**WHAT THIS EXERCISE ASKS**
1) List every distinct username that heads a post in the driving-anxiety forum thread below, in the order each first appears.
2) Please write out the passage of the driving-anxiety forum thread below, starting at "I am offering" and ending at "not regret it.".

**SOURCE DOCUMENT**
<<<<
Baby steps. Everything you do is still a step in the right direction, there's no rush and nothing wrong with just taking your time and working up gradually.

Nomorepies Sun 17-Mar-19 12:49:35

OP have you thought about trying hypnotherapy? Works really well for anxiety and after a few sessions you might be feeling really calm about driving and be able to do it. It’s not weird, you’re in control and can move your body etc. They can’t make you do anything you don’t want to, but if you really want to drive and just want to overcome the fear, they can help by just putting the idea that it’s nothing to be afraid of into your subconscious.

Have a look online for a therapist in your area, they can work on all kinds of habits and anxieties. Really hope you can get driving, sounds like you were so close before and it’ll make such a difference to your life being rural.

You got this!

Myusernameismud Sun 17-Mar-19 14:05:03

Thanks monday, that sounds like the kind of strategy I need, although I wish I didn't have the pressure of time. Maybe that's contributing to it as well.

Nomo funny enough, there's a hypnotherapist living down the road from me, he has therapy rooms in town and a consultation is only £20 so I figured I'd go and see him anyway, to get an idea of whether it could work for me. I think I'm ahead of the game in that I'm fairly certain I already know what the issue is, I just need to work out how to associate driving with something pleasant and good, instead of with something traumatic. Although DDad had cancer, his death was unexpected because we thought he had much more time, and the shock of it just floored me.

L1989 Sun 17-Mar-19 14:11:21

I think mondaysaturdays advice is brilliant and exactly what I was thinking, small (even tiny) steps would be a great starting point. X

Elbbob Sun 17-Mar-19 20:12:01

I am offering empathy but can't offer any constructive advice sorry! I passed my test 20 years ago, never drove, had 10 lessons 18 months ago and just cannot do it. Such a waste of money and I'm desperate to drive. Living in London doesn't help but other people manage it i just cannot get past the terror and anxiety so can't get behind the wheel. Really need to drive for various reasons though. I tried hypnotherapy last year but it didn't help, I wasn't convinced by it at all but I think that's more because the therapists techniques didn't work for me. Good luck.

Subeccoo Sun 17-Mar-19 20:30:40

I went to a hypnotherapist who did two sessions of BWRT for me. Best thing I ever did, you will not regret it.

Nomorepies Sun 17-Mar-19 21:16:58

OP Im sure hypno would really help, give it a try. I was skeptical too but my hypnotherapist is great. You might need a couple of sessions or just one/ everyone is different. But the main factor is that you’re open to it and genuinely want to drive and not be scared- then it should work.

Rooting for you!

SqueakyPigs Sun 17-Mar-19 21:23:47

OP, I’ve had similar. Passed my test with no minors but couldn’t drive without getting so anxious I felt like I was going to pass out. Some nights after lessons I’d wake up 50 times with that horrible feeling you are falling where you wake up with a jump but I’d dream I was crashing my car. I did the pass plus and everything but couldn’t get myself to drive until I got into vet school (I’m only 20) 200 miles from home and my parents refused to drive me there so off I went.. I still worry and often put maps on even if I know my way but I’m so much better now.

I’m sure you can improve too, good luck!

AliceAbsolum Sun 17-Mar-19 21:23:48

Hypnotherapy has a very small evidence base. If it doesn't work then try CBT.

NoooorthonerMum Sun 17-Mar-19 21:29:06

I was very similar. I did manage OK. I used beta blockers for my lessons for quite a while then found I didn't need them anymore. It didn't help that I'm not naturally good at driving but I got there in the end. Once I passed my test I forced myself to go for a drive every day. Started really simple (literally once round the block) then on to the local supermarket and now a bit further a field (although I wouldn't have the guts to drive abroad or go on a really long trip yet). Now I'm not nervous for local drives and only a bit on edge when going further afield.
>>>>
**INFORMATION GIVEN**
<<<<
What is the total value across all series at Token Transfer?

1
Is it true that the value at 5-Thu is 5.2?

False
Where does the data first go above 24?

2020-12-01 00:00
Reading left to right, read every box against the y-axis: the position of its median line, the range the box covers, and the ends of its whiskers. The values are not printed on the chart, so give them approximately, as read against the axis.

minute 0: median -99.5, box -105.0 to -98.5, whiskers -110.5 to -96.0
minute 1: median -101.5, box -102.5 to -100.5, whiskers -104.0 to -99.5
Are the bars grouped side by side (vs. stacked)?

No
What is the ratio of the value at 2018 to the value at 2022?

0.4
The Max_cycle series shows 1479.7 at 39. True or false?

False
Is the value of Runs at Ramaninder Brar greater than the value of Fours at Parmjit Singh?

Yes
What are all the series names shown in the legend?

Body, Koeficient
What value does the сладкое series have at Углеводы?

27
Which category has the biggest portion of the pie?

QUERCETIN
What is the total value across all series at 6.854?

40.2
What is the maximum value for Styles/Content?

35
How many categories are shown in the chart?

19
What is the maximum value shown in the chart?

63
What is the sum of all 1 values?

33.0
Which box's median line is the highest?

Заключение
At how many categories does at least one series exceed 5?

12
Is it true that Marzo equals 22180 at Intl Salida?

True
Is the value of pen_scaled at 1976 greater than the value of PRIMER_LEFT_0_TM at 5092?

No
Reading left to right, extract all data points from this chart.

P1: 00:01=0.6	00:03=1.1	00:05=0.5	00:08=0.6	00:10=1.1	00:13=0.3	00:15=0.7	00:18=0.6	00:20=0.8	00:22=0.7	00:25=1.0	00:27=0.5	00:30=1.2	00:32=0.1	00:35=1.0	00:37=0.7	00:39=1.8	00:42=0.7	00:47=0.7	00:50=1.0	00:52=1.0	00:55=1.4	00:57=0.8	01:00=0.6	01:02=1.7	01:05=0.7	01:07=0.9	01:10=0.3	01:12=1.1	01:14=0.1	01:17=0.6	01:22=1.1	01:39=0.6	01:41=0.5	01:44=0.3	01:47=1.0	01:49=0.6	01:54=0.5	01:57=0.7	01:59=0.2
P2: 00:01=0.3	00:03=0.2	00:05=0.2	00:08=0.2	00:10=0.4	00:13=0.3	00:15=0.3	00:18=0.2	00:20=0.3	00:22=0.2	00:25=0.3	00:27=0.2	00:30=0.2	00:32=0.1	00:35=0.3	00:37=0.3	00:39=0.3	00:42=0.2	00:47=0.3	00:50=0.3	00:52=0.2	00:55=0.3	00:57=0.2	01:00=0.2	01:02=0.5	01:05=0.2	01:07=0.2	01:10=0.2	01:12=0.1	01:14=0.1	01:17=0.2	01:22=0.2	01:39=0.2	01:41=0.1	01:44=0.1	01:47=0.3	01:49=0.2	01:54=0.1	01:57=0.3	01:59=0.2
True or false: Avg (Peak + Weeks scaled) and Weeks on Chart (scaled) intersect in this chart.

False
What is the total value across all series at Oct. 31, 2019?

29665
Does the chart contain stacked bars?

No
>>>>
**PER-TASK OUTPUTS**
1)
Nomorepies
Myusernameismud
L1989
Elbbob
Subeccoo
SqueakyPigs
AliceAbsolum
NoooorthonerMum

2)
I am offering empathy but can't offer any constructive advice sorry! I passed my test 20 years ago, never drove, had 10 lessons 18 months ago and just cannot do it. Such a waste of money and I'm desperate to drive. Living in London doesn't help but other people manage it i just cannot get past the terror and anxiety so can't get behind the wheel. Really need to drive for various reasons though. I tried hypnotherapy last year but it didn't help, I wasn't convinced by it at all but I think that's more because the therapists techniques didn't work for me. Good luck.

Subeccoo Sun 17-Mar-19 20:30:40

I went to a hypnotherapist who did two sessions of BWRT for me. Best thing I ever did, you will not regret it.